Given text:
——
For procurement professionals, how they source products and services and where they spend their budgets is not only commercially expedient, but also framed by strict international regulations. The risks contingent on neglecting – or wilfully evading – such rules have profound effects on an organisation’s reputation and, ultimately, it’s bottom line.

Due diligence is about managing risks in the supply chain responsibly; it does not ask companies to guarantee 100 per cent ‘ethical’ supply chains. Tracing the origin of a product, part or service is only one part of this.

The OECD Guidelines

Essentially, the overarching ethical sourcing and procurement principles are set out in the Organisation for Economic Cooperation and Development (OECD) Guidelines for Multinational Enterprises. According to Emily Norton, Campaigner at Global Witness, these are the most comprehensive set of government-backed recommendations on responsible business conduct and ethical sourcing in existence today.

The guidelines are far-reaching recommendations by governments to multinational enterprises operating in or from adhering countries. Currently, 48 countries adhere to the guidelines, including most in the E.U. They provide voluntary principles and standards for responsible business conduct in areas such as employment and industrial relations, human rights, environment, information disclosure, combating bribery, consumer interests, science and technology, competition, and taxation.
——
Collected data entries:
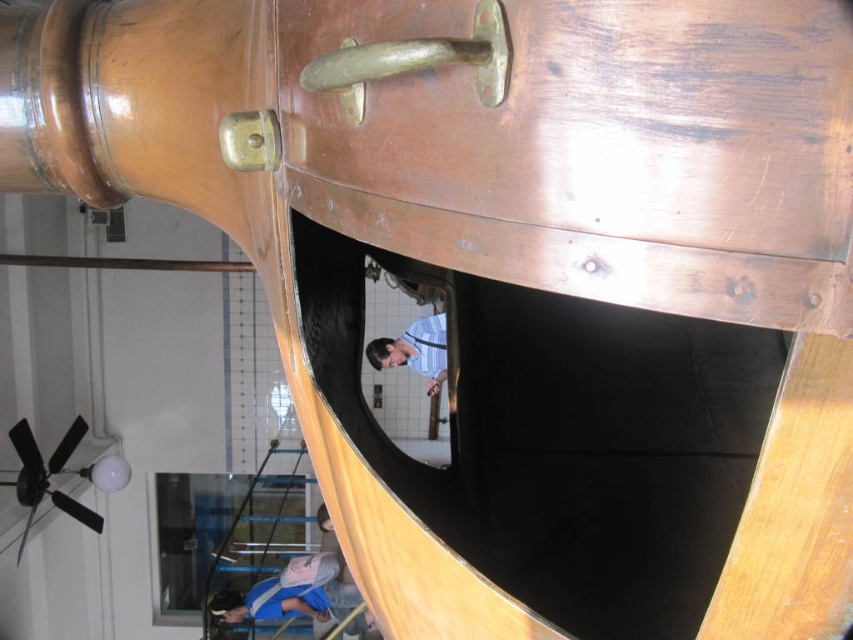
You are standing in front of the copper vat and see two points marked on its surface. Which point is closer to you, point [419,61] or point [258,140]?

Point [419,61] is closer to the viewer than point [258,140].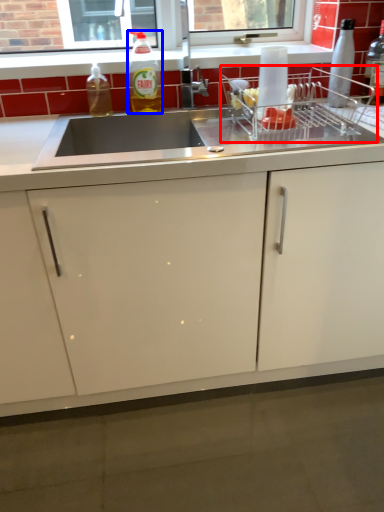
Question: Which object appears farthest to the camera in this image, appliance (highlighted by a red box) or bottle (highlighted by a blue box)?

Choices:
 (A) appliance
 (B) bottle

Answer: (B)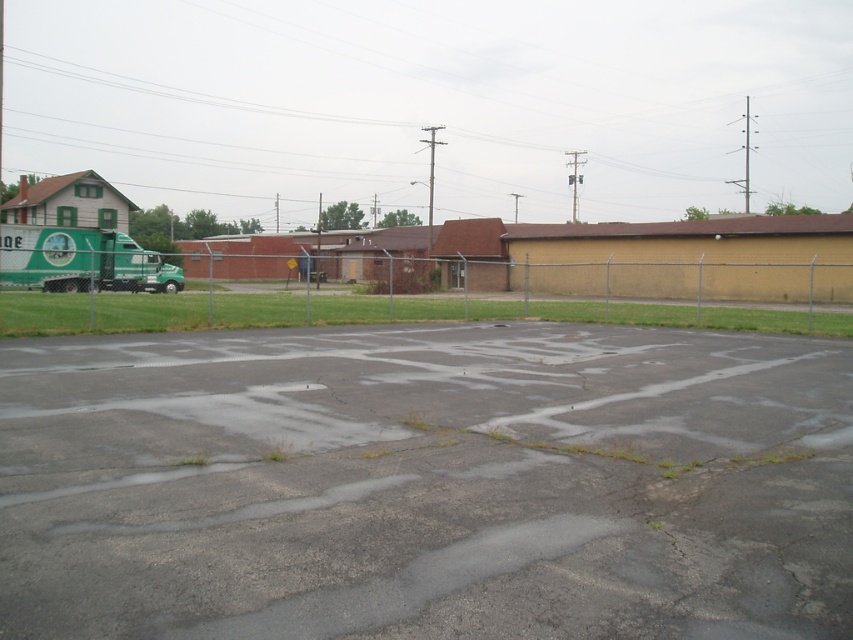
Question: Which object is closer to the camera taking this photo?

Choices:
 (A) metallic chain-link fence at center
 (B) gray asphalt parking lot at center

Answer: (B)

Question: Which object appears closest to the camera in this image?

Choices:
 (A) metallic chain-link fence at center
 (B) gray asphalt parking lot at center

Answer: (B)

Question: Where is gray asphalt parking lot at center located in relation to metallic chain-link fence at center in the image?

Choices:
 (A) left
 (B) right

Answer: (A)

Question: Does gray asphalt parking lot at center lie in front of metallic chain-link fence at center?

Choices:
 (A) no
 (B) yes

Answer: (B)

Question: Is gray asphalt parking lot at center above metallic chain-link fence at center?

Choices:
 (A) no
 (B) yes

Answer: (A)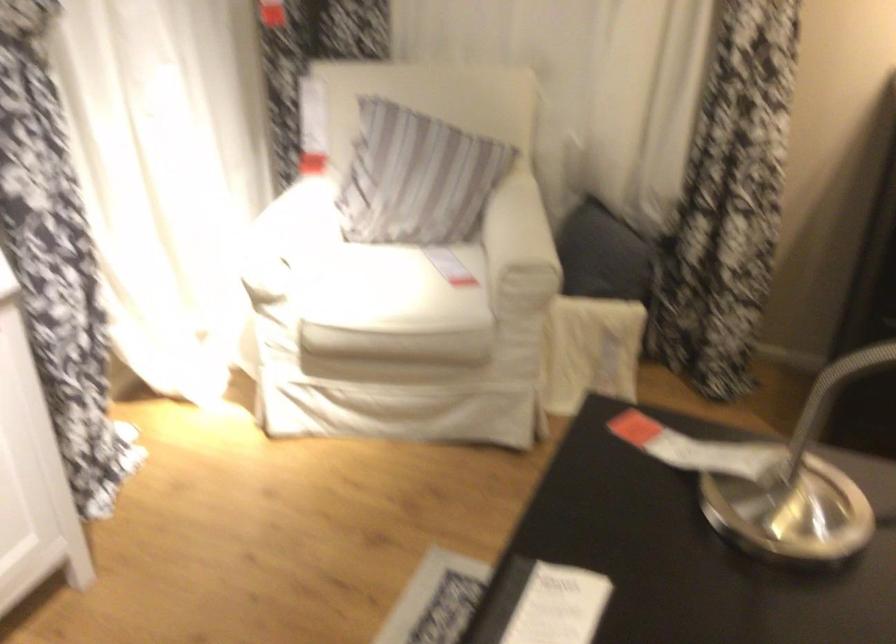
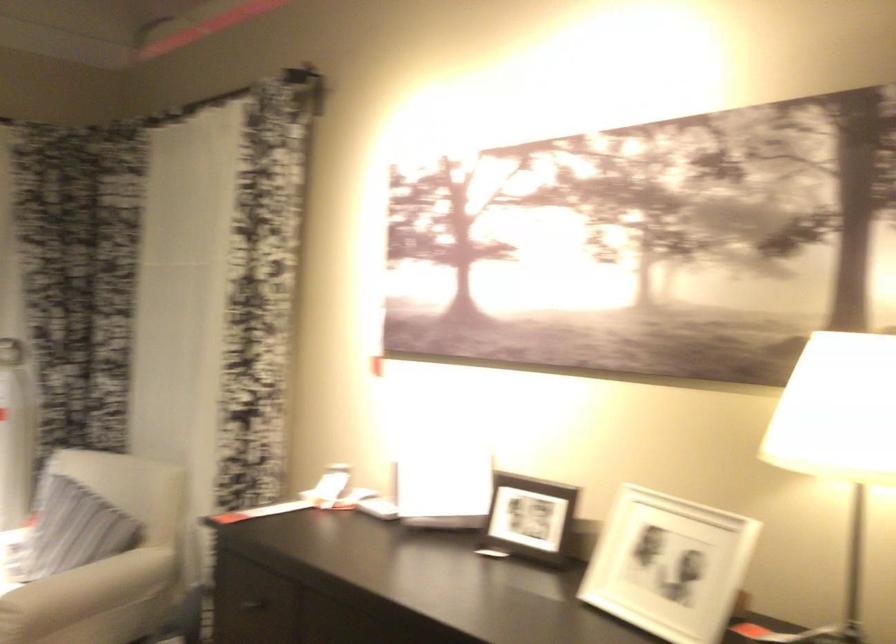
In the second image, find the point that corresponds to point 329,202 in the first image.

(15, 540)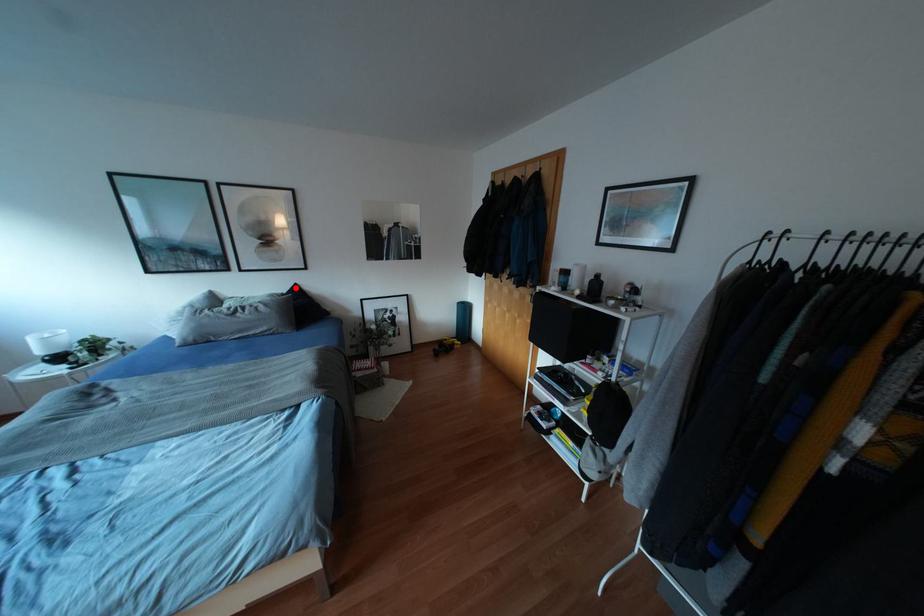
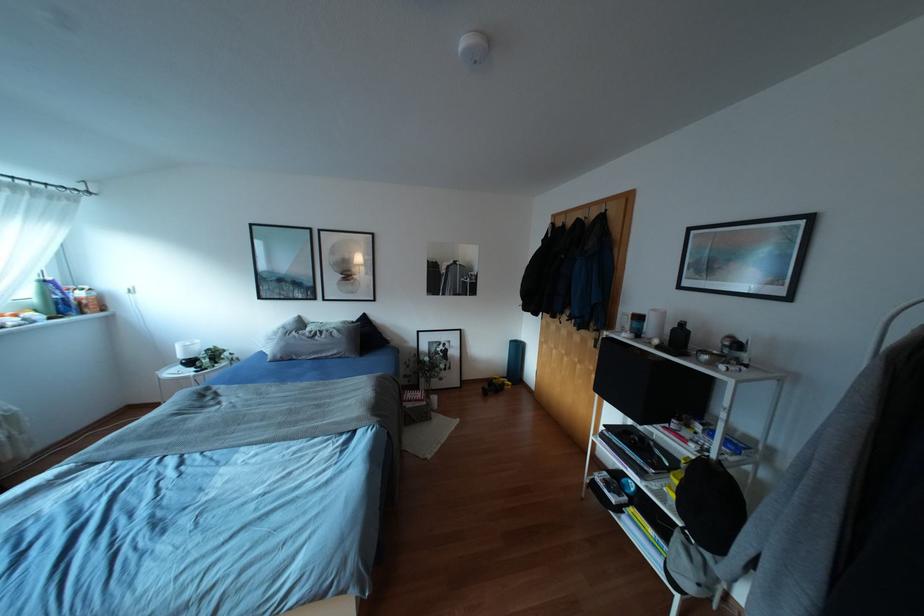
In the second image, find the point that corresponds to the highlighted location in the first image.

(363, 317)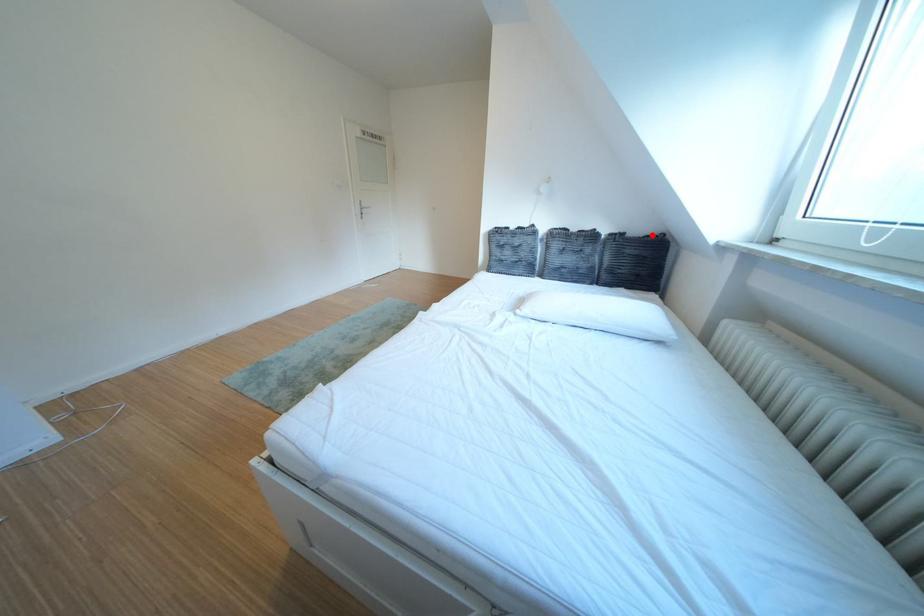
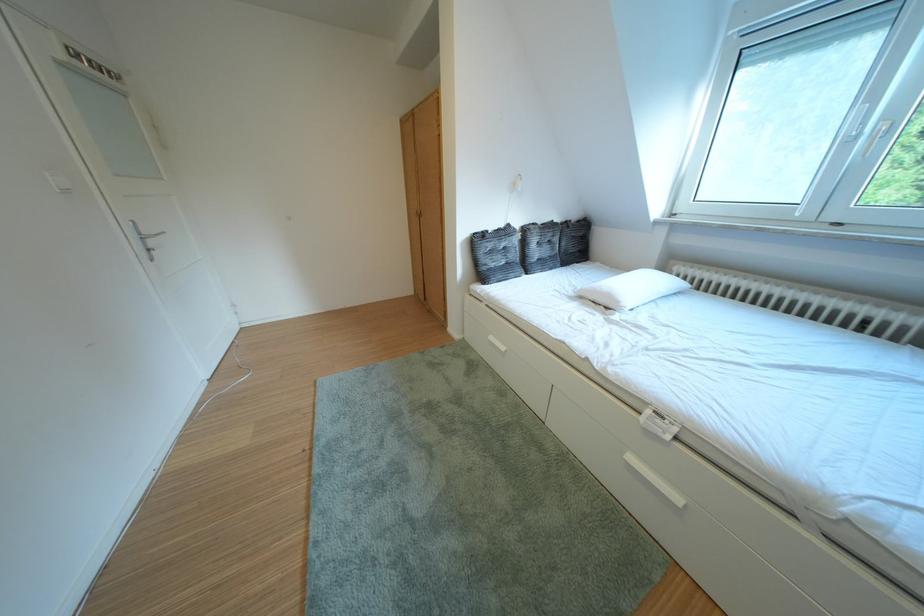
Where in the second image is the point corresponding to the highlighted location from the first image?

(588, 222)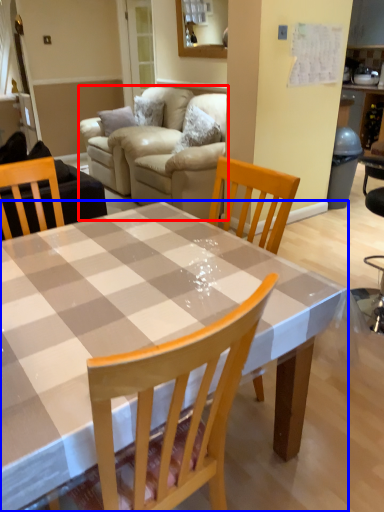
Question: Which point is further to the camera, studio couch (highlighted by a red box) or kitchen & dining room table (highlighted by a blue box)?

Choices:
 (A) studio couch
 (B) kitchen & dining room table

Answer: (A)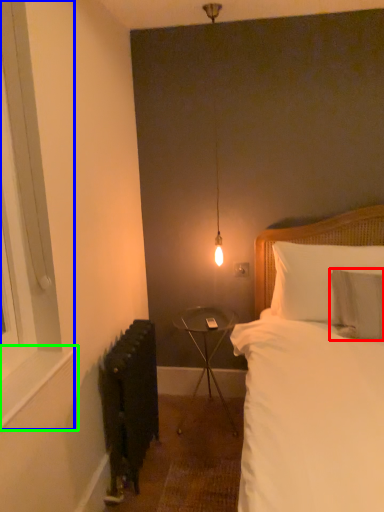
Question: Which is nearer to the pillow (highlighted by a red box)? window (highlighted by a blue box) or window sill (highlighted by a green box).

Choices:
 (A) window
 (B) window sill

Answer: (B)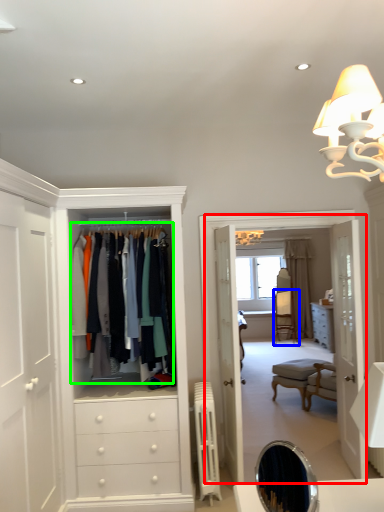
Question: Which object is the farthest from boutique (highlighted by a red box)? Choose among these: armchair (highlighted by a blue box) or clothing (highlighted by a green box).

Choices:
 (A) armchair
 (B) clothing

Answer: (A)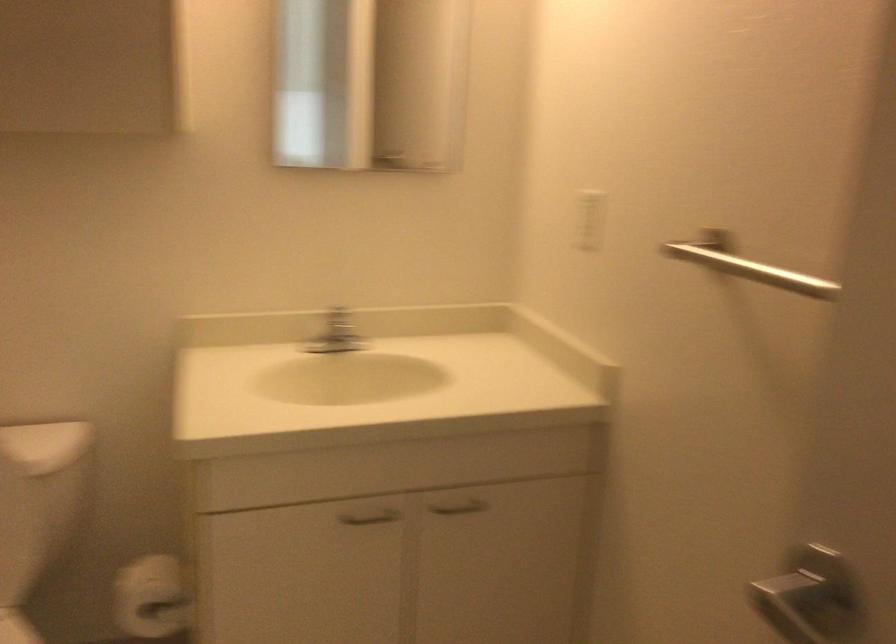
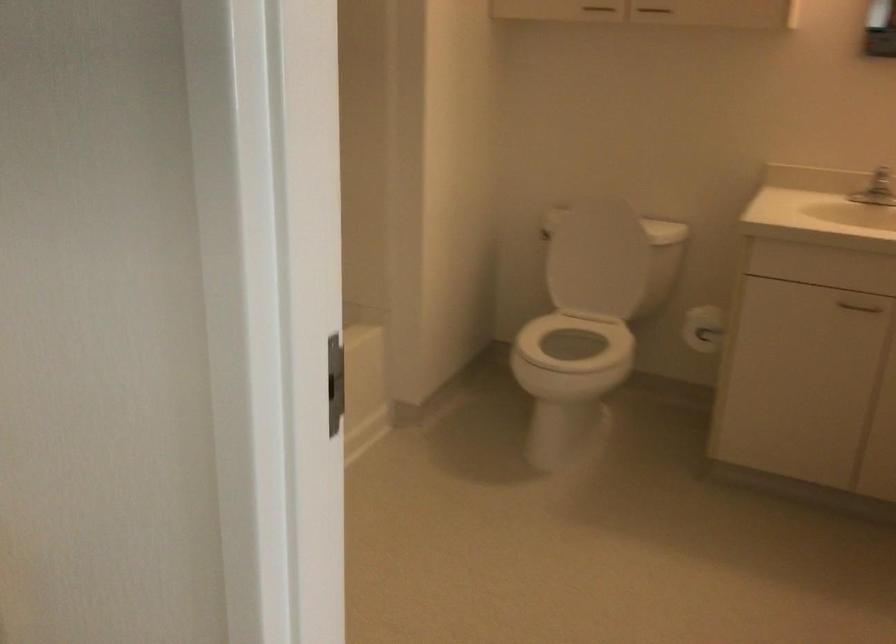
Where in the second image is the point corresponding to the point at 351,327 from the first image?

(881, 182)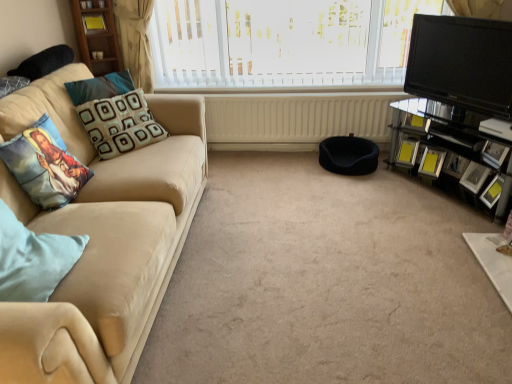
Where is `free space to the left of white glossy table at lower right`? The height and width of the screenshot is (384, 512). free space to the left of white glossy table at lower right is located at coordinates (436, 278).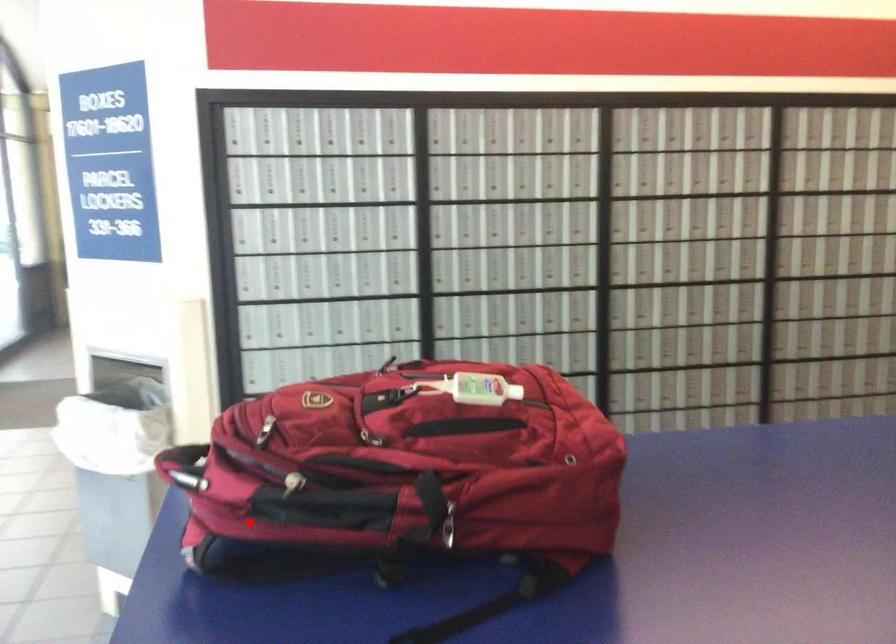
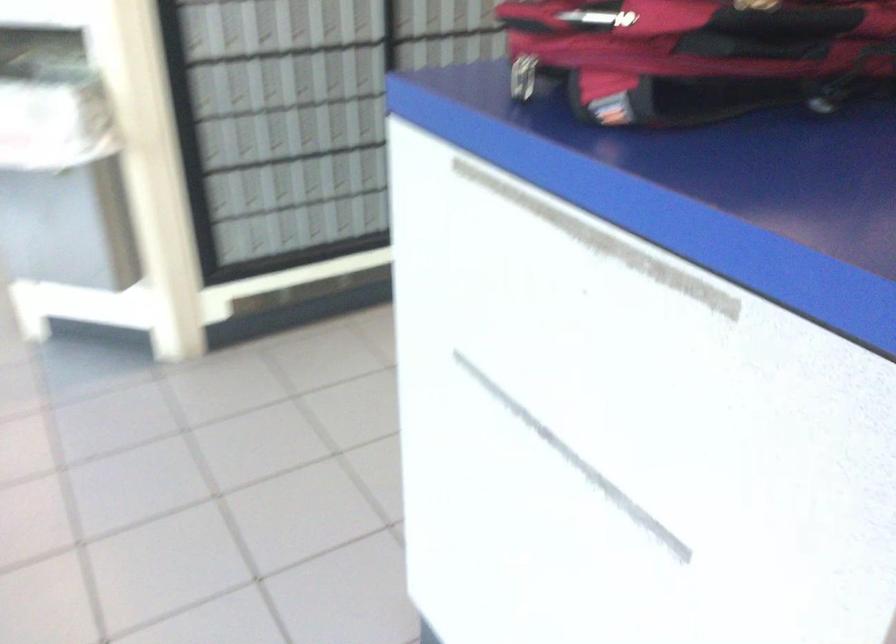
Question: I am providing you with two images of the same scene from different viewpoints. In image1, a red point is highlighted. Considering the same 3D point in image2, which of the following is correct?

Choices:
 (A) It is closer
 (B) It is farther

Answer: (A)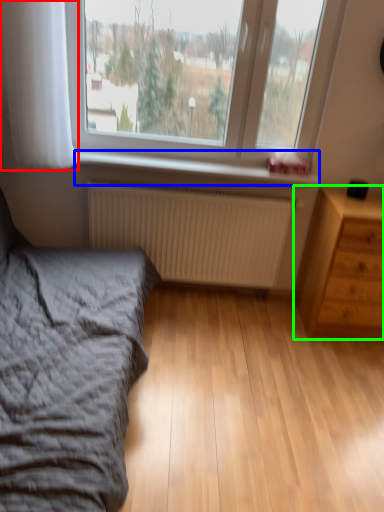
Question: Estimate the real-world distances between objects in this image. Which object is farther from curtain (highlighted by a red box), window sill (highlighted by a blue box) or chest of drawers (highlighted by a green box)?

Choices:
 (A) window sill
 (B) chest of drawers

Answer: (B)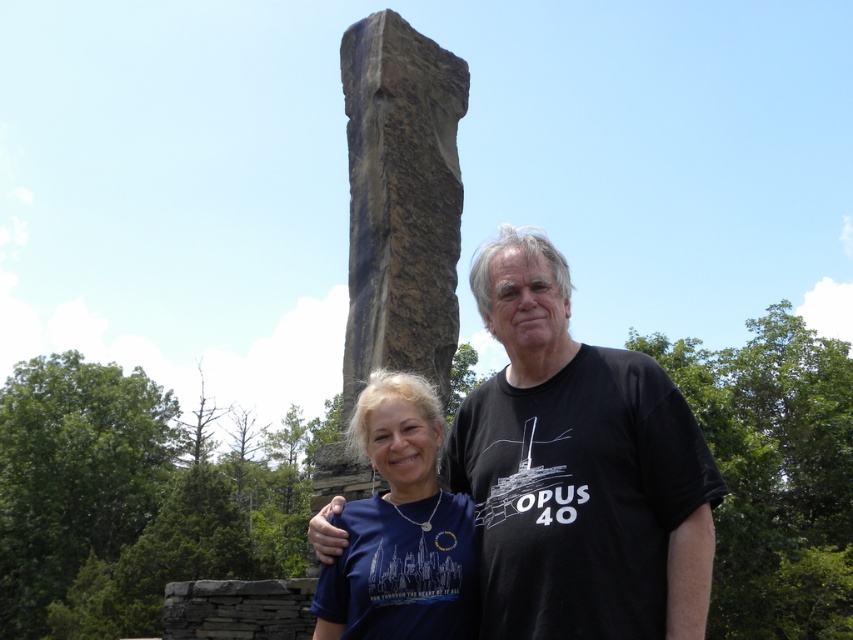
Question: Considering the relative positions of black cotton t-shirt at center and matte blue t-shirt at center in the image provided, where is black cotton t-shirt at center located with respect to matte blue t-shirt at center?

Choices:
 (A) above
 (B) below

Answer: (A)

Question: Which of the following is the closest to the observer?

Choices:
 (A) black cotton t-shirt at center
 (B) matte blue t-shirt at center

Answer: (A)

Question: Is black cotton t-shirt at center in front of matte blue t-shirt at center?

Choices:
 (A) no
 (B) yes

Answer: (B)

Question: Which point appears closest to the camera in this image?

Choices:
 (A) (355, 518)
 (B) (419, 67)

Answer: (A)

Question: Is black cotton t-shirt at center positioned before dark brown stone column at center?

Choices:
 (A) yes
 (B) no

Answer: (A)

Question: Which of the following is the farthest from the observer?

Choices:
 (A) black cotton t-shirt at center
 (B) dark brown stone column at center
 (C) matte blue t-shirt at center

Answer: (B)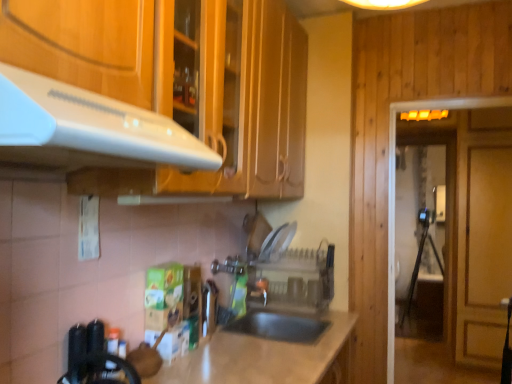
——
Task to complete:
Pick up the text on ethical sourcing and the OECD Guidelines after its final sentence and carry it further.

Answer:
The OECD rules are buttressed by the UN Guiding Principles for Business and Human Rights, endorsed unanimously in 2011. They make it clear that companies have a responsibility to make sure their activities do not fund harm and abuses. In many sectors, risk-based due diligence, as recommended by the UNGPs has emerged as a practical and effective way for companies to meet this responsibility.

EU Regulations

Spurred on by these ethical sourcing frameworks, a new EU regulation came into force in June 2017, the first of its kind to adopt a truly global scope. It requires EU-based importers of tin, tantalum, tungsten and gold (ores and metals) to meet the OECD standard when sourcing minerals from any conflict-affected or high-risk area globally. Technology firms who import tin, tantalum, tungsten or gold in their metal forms into the EU, e.g. for manufacturing purposes, will be covered by the new EU law.

Unfortunately, the EU has chosen to ignore a whole category of companies bringing minerals into the EU. This includes firms who buy and sell products containing these minerals, who are outside scope of the regulation. The EU trusts them to self-regulate.

In Asia, Chinese industry guidelines were launched in 2015 for Chinese companies operating abroad, which are also based on the OECD guidelines and are global in scope.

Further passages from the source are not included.